Running particular PCA software will usually require specifying a number of technical options. The following options are likely to generate useful results.

- PCA is often applied to standardized variables because as a rule PCA should not reflect differences in the variance of different variables, especially for variables with measurement scales that are not commensurable. (To standardize a variable, subtract the mean value and then divide by the standard deviation. After standardization, the sample mean and variance equal zero and one respectively.) Some PCA programs have an option to run the analysis based on correlations (the alternative being to use covariances). Choosing the correlation option is equivalent to running the PCA on standardized variables, so that standardized variables do not need to be computed explicitly.
- The number of PCs that the analyst should attempt to interpret is somewhat open to judgment although a number of criteria are available. Ordinarily the analyst will inspect a scree plot, in which the variances of sequential PCs (i.e., PC1, PC2,...) are graphed against indices 1, 2,... . A break in this relationship is sometimes taken to indicate the number of PCs to interpret. Another rule of thumb (for PCA applied to standardized variables) is to keep PCs that have variances no smaller than one.
- More interpretable pattern of loading are sometimes be obtained by rotation, the most common rotation approach being varimax. With varimax rotation, some loadings will be closer to zero, so that the PC can be characterized more readily in terms of variables that contribute to a given PC. A reasonable variant is to rotate only a number of PCs judged to be of interest based on the unrotated PC variances (e.g., based on a scree plot). We suggest that as a rule the analyst will evaluate loadings with and without rotation. Loadings displayed in our figure appear interpretable, without rotation.
- Applications emphasized here are exploratory in nature and do not strictly require distributional assumptions (see Jolliffe 2002). However, basic PCA is sensitive to outliers, and more useful results may sometimes be obtained by running the PCA based on rank-based or other outlier-resistant correlations, such as Spearman's correlation, as suggested by Harrell (2002, p. 66). In practice, this may involve using a correlation matrix as input to a PCA program, instead of the original data. If Pearson's correlation is used, more useful results may be obtained with variables transformed to have nearly symmetric distributions. Sometimes this is accomplished using a transformation that is fairly standard for a given variable. The variables used in our figure are concentration variables, with no non-detects. We used a logarithmic transformation, which is somewhat conventional. Similar results were obtained with Spearman's correlation (which is unaffected by transformations).

### Biplots

Certain techniques provide visualization of information on individual samples, along with information on variable correlations. Such visualization may be helpful, for example, in detecting groups of samples with similar stressor profiles, or in comparing sample locations with regard to position in a multidimensional stressor spaces. For PCA, it is common to plot the original samples as points, in a space defined by a few PCs, usually the 2-dimensional space of PC1 and PC2.

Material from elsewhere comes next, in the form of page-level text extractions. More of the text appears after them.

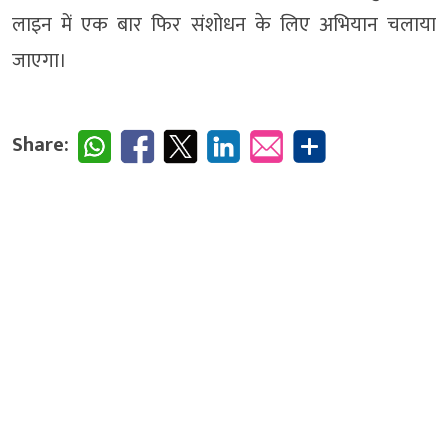
लाइन में एक बार फिर संशोधन के लिए अभियान चलाया
जाएगा।
Share: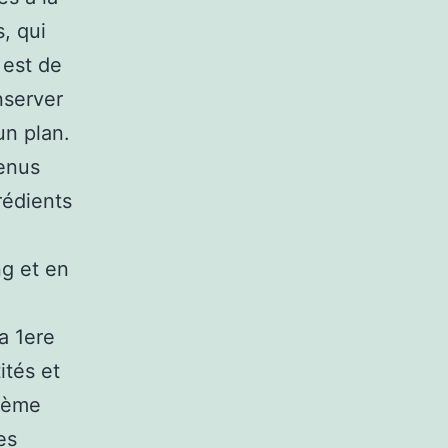
, qui
 est de
nserver
un plan.
menus
rédients
ng et en
La 1ere
ités et
sième
es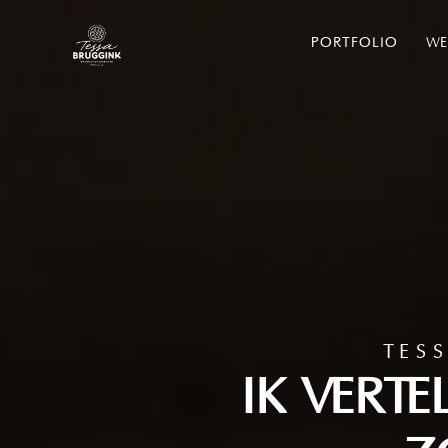
PORTFOLIO
WE
TES
IK VERTE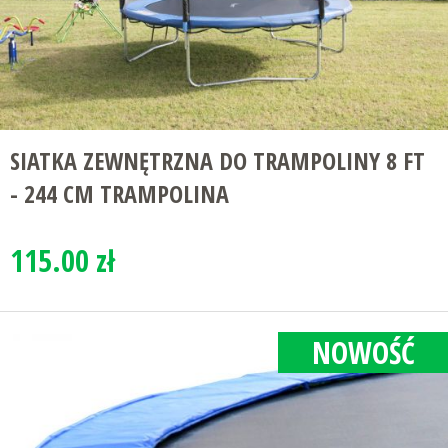
SIATKA ZEWNĘTRZNA DO TRAMPOLINY 8 FT
- 244 CM TRAMPOLINA
115.00 zł
NOWOŚĆ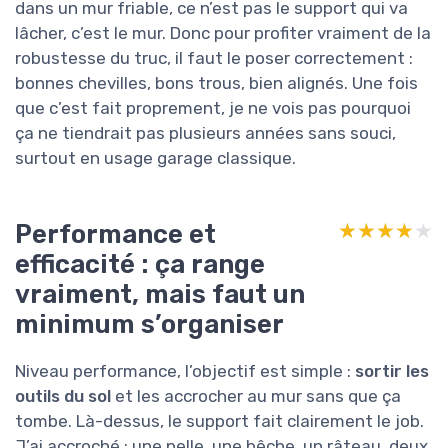
dans un mur friable, ce n’est pas le support qui va
lâcher, c’est le mur. Donc pour profiter vraiment de la
robustesse du truc, il faut le poser correctement :
bonnes chevilles, bons trous, bien alignés. Une fois
que c’est fait proprement, je ne vois pas pourquoi
ça ne tiendrait pas plusieurs années sans souci,
surtout en usage garage classique.
Performance et
★★★★★
★★★★★
efficacité : ça range
vraiment, mais faut un
minimum s’organiser
Niveau performance, l’objectif est simple :
sortir les
outils du sol
et les accrocher au mur sans que ça
tombe. Là-dessus, le support fait clairement le job.
J’ai accroché : une pelle, une bêche, un râteau, deux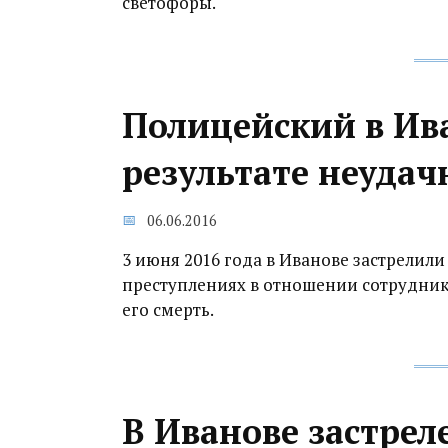
светофоры.
Полицейский в Ива
результате неуда
06.06.2016
3 июня 2016 года в Иванове застрелил
преступлениях в отношении сотрудник
его смерть.
В Иванове застре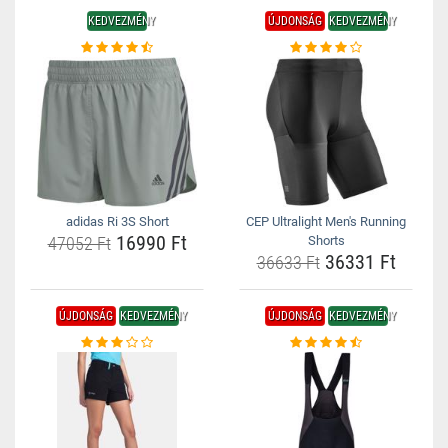
KEDVEZMÉNY
ÚJDONSÁG
KEDVEZMÉNY
adidas Ri 3S Short
CEP Ultralight Men's Running
16990 Ft
47052 Ft
Shorts
36331 Ft
36633 Ft
ÚJDONSÁG
KEDVEZMÉNY
ÚJDONSÁG
KEDVEZMÉNY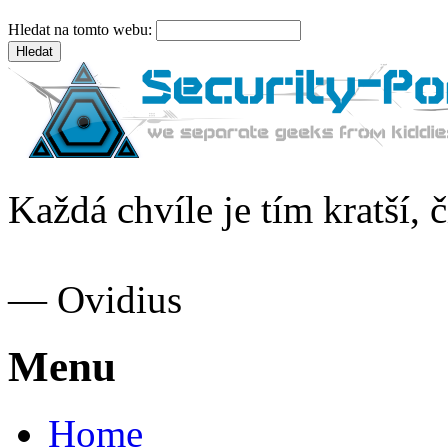
Hledat na tomto webu:
Každá chvíle je tím kratší, č
— Ovidius
Menu
Home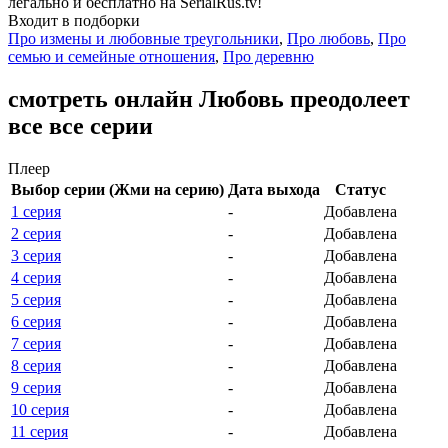
легально и бесплатно на SerialRus.tv!
Входит в подборки
Про измены и любовные треугольники
,
Про любовь
,
Про
семью и семейные отношения
,
Про деревню
смотреть онлайн Любовь преодолеет
все все серии
Плеер
Выбор серии (Жми на серию)
Дата выхода
Статус
1 серия
-
Добавлена
2 серия
-
Добавлена
3 серия
-
Добавлена
4 серия
-
Добавлена
5 серия
-
Добавлена
6 серия
-
Добавлена
7 серия
-
Добавлена
8 серия
-
Добавлена
9 серия
-
Добавлена
10 серия
-
Добавлена
11 серия
-
Добавлена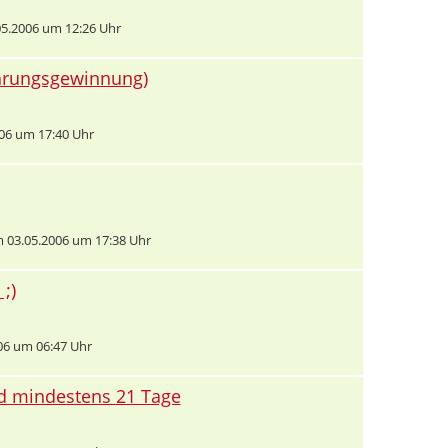
5.2006 um 12:26 Uhr
ahrungsgewinnung)
06 um 17:40 Uhr
 03.05.2006 um 17:38 Uhr
;)
06 um 06:47 Uhr
nd mindestens 21 Tage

### Correlations and Collinearity in Multiple Regression

In multiple regression, "collinearity" is a situation where some regressor variable can be approximated as a linear combination of other regressors. Basic regression methods cannot provide accurate inferences about the specific roles of variables that are involved in collinearity. Collinearity can result from some combination of correlations of variables in the population, or data that are few relative to the number of variables. Some regression texts emphasize that evaluation of regressor correlations early in a modeling effort can help the analyst to select a set of candidate predictors in such a way that collinearity problems are minimized (Draper and Smith 1981, Ch. 8; Harrell 2002).